New Delhi: BSE Sensex is down 249 points on Wednesday morning trade as IT stocks face selling pressure.
BSE Sensex is trading at 69,301 points with Infosys, TCS down more than 2 per cent.
Vaishali Parekh, Vice President – Technical Research, Prabhudas Lilladher, said Nifty has been roped in with a tight resistance near 21,000 zone and has witnessed some profit booking during the intraday session to dip towards 2,0850 zone to end in the red near the 20,900 levels.
With near-term support positioned near 20,850 zone, we can expect some consolidation and would need a decisive breach above 21,000 levels to carry on with the uptrend and expect for next higher targets of 21,800-21,900 levels in the coming days with major support lying near 20,550 zone of the rising trendline zone. The support for the day is seen at 20800 while the resistance is seen at 21,050.
V.K. Vijayakumar, Chief Investment Strategist at Geojit Financial Services said the short-term undercurrent of the market is bullish despite the high valuations.

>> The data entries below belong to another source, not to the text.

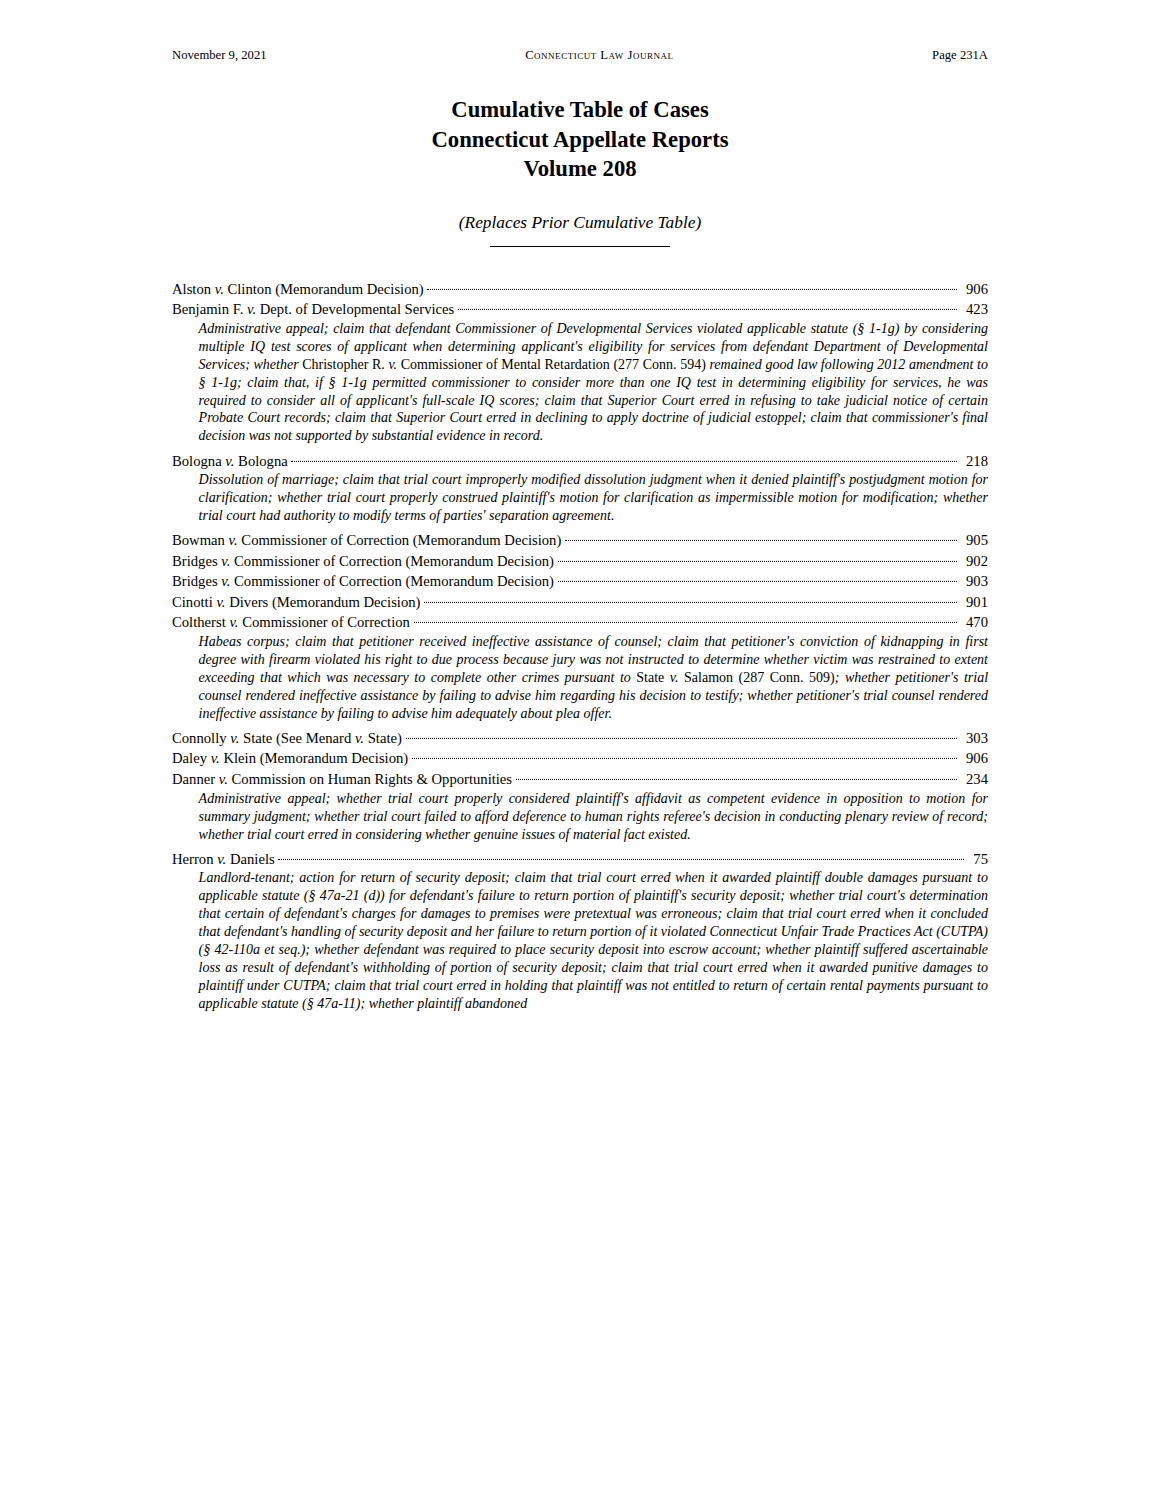November 9, 2021 Connecticut Law Journal Page 231A
Cumulative Table of Cases
Connecticut Appellate Reports
Volume 208
(Replaces Prior Cumulative Table)
Alston v. Clinton (Memorandum Decision) 906
Benjamin F. v. Dept. of Developmental Services 423
Administrative appeal; claim that defendant Commissioner of Developmental Services violated applicable statute (§ 1-1g) by considering multiple IQ test scores of applicant when determining applicant's eligibility for services from defendant Department of Developmental Services; whether Christopher R. v. Commissioner of Mental Retardation (277 Conn. 594) remained good law following 2012 amendment to § 1-1g; claim that, if § 1-1g permitted commissioner to consider more than one IQ test in determining eligibility for services, he was required to consider all of applicant's full-scale IQ scores; claim that Superior Court erred in refusing to take judicial notice of certain Probate Court records; claim that Superior Court erred in declining to apply doctrine of judicial estoppel; claim that commissioner's final decision was not supported by substantial evidence in record.
Bologna v. Bologna 218
Dissolution of marriage; claim that trial court improperly modified dissolution judgment when it denied plaintiff's postjudgment motion for clarification; whether trial court properly construed plaintiff's motion for clarification as impermissible motion for modification; whether trial court had authority to modify terms of parties' separation agreement.
Bowman v. Commissioner of Correction (Memorandum Decision) 905
Bridges v. Commissioner of Correction (Memorandum Decision) 902
Bridges v. Commissioner of Correction (Memorandum Decision) 903
Cinotti v. Divers (Memorandum Decision) 901
Coltherst v. Commissioner of Correction 470
Habeas corpus; claim that petitioner received ineffective assistance of counsel; claim that petitioner's conviction of kidnapping in first degree with firearm violated his right to due process because jury was not instructed to determine whether victim was restrained to extent exceeding that which was necessary to complete other crimes pursuant to State v. Salamon (287 Conn. 509); whether petitioner's trial counsel rendered ineffective assistance by failing to advise him regarding his decision to testify; whether petitioner's trial counsel rendered ineffective assistance by failing to advise him adequately about plea offer.
Connolly v. State (See Menard v. State) 303
Daley v. Klein (Memorandum Decision) 906
Danner v. Commission on Human Rights & Opportunities 234
Administrative appeal; whether trial court properly considered plaintiff's affidavit as competent evidence in opposition to motion for summary judgment; whether trial court failed to afford deference to human rights referee's decision in conducting plenary review of record; whether trial court erred in considering whether genuine issues of material fact existed.
Herron v. Daniels 75
Landlord-tenant; action for return of security deposit; claim that trial court erred when it awarded plaintiff double damages pursuant to applicable statute (§ 47a-21 (d)) for defendant's failure to return portion of plaintiff's security deposit; whether trial court's determination that certain of defendant's charges for damages to premises were pretextual was erroneous; claim that trial court erred when it concluded that defendant's handling of security deposit and her failure to return portion of it violated Connecticut Unfair Trade Practices Act (CUTPA) (§ 42-110a et seq.); whether defendant was required to place security deposit into escrow account; whether plaintiff suffered ascertainable loss as result of defendant's withholding of portion of security deposit; claim that trial court erred when it awarded punitive damages to plaintiff under CUTPA; claim that trial court erred in holding that plaintiff was not entitled to return of certain rental payments pursuant to applicable statute (§ 47a-11); whether plaintiff abandoned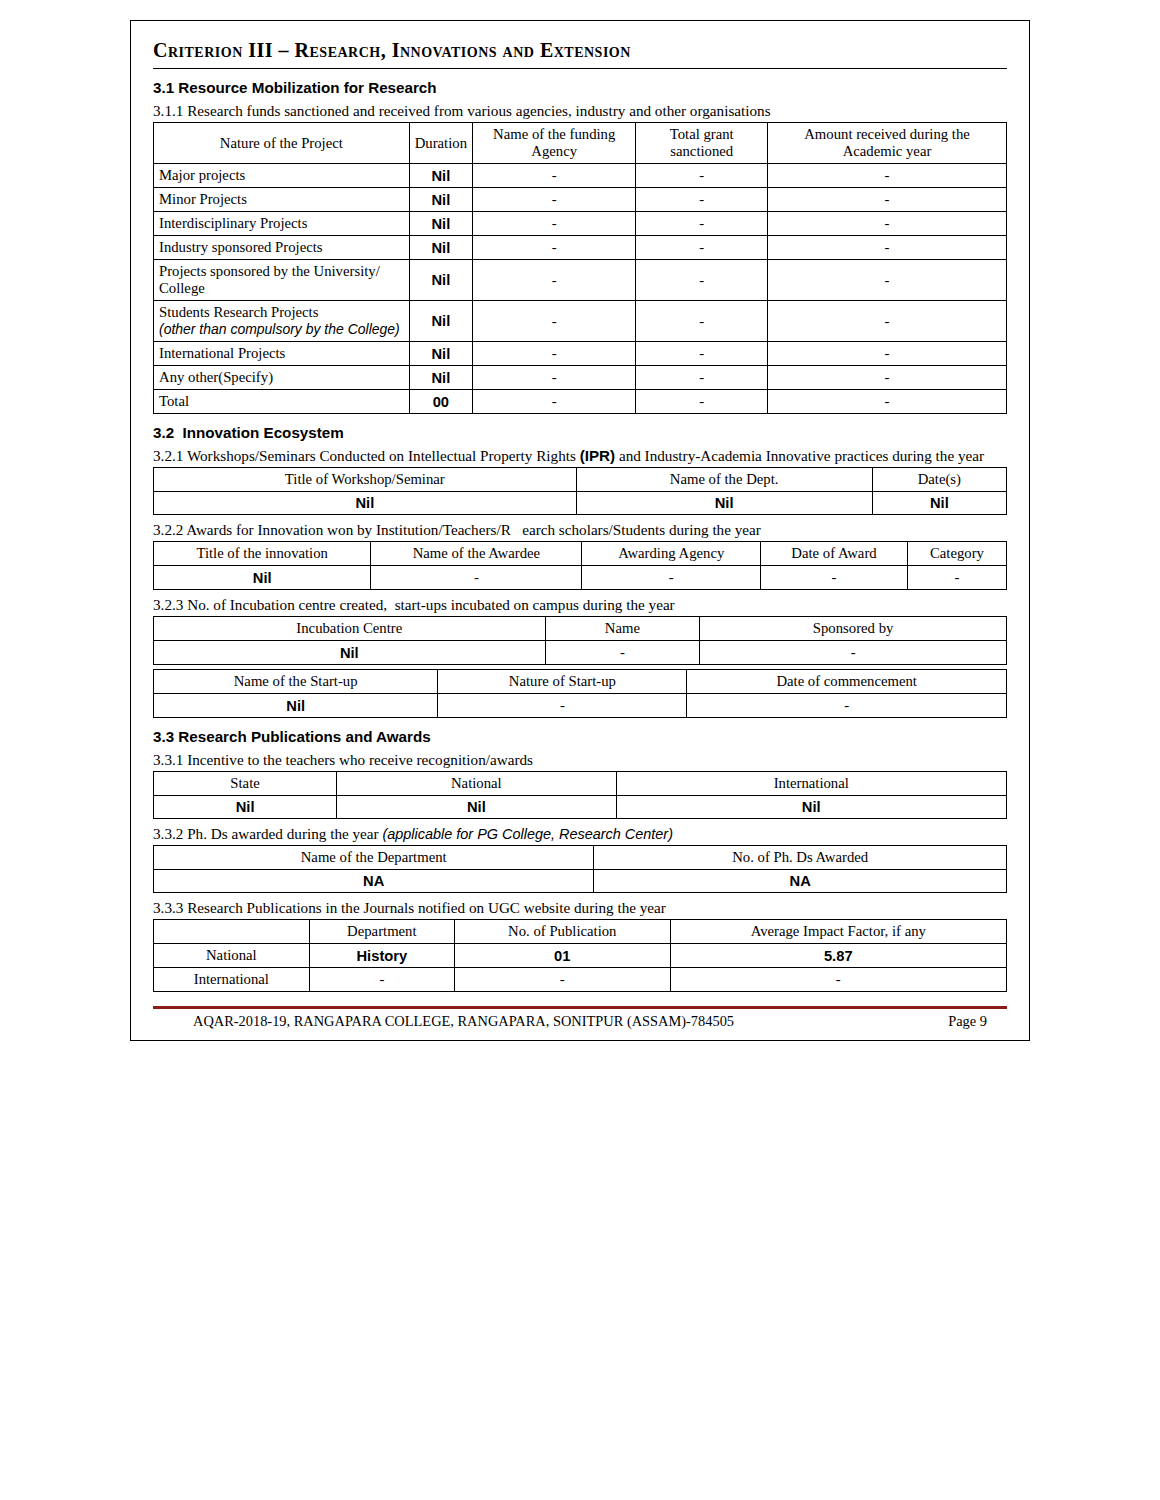Criterion III – Research, Innovations and Extension
3.1 Resource Mobilization for Research
3.1.1 Research funds sanctioned and received from various agencies, industry and other organisations
| Nature of the Project | Duration | Name of the funding Agency | Total grant sanctioned | Amount received during the Academic year |
| --- | --- | --- | --- | --- |
| Major projects | Nil | - | - | - |
| Minor Projects | Nil | - | - | - |
| Interdisciplinary Projects | Nil | - | - | - |
| Industry sponsored Projects | Nil | - | - | - |
| Projects sponsored by the University/ College | Nil | - | - | - |
| Students Research Projects (other than compulsory by the College) | Nil | - | - | - |
| International Projects | Nil | - | - | - |
| Any other(Specify) | Nil | - | - | - |
| Total | 00 | - | - | - |
3.2 Innovation Ecosystem
3.2.1 Workshops/Seminars Conducted on Intellectual Property Rights (IPR) and Industry-Academia Innovative practices during the year
| Title of Workshop/Seminar | Name of the Dept. | Date(s) |
| --- | --- | --- |
| Nil | Nil | Nil |
3.2.2 Awards for Innovation won by Institution/Teachers/R earch scholars/Students during the year
| Title of the innovation | Name of the Awardee | Awarding Agency | Date of Award | Category |
| --- | --- | --- | --- | --- |
| Nil | - | - | - | - |
3.2.3 No. of Incubation centre created, start-ups incubated on campus during the year
| Incubation Centre | Name | Sponsored by |
| --- | --- | --- |
| Nil | - | - |
| Name of the Start-up | Nature of Start-up | Date of commencement |
| --- | --- | --- |
| Nil | - | - |
3.3 Research Publications and Awards
3.3.1 Incentive to the teachers who receive recognition/awards
| State | National | International |
| --- | --- | --- |
| Nil | Nil | Nil |
3.3.2 Ph. Ds awarded during the year (applicable for PG College, Research Center)
| Name of the Department | No. of Ph. Ds Awarded |
| --- | --- |
| NA | NA |
3.3.3 Research Publications in the Journals notified on UGC website during the year
| | Department | No. of Publication | Average Impact Factor, if any |
| --- | --- | --- | --- |
| National | History | 01 | 5.87 |
| International | - | - | - |
AQAR-2018-19, RANGAPARA COLLEGE, RANGAPARA, SONITPUR (ASSAM)-784505
Page 9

The growth momentum in the economy, the sustained buying by DIIs and retail investors, reversal of the FPI strategy from selling to buying and favourable global cues will keep the market resilient. From the global perspective, tonight’s Fed message is important in setting the global market trend. Markets will wait for the Fed chief’s message before taking a decisive turn.
Even though India’s CPI inflation has come higher at 5.55 per cent in November compared to 4.87 per cent in October, this print is lower than the market expectation of 6 per cent. IIP growth of 11.7 per cent in October indicates continuation of the growth momentum in the economy. Steadily declining Brent crude ( now below $74 ) is strengthening India’s macros.
Leading banks, capital goods, cement, oil marketing companies and the leading airline company are on strong wicket, he said.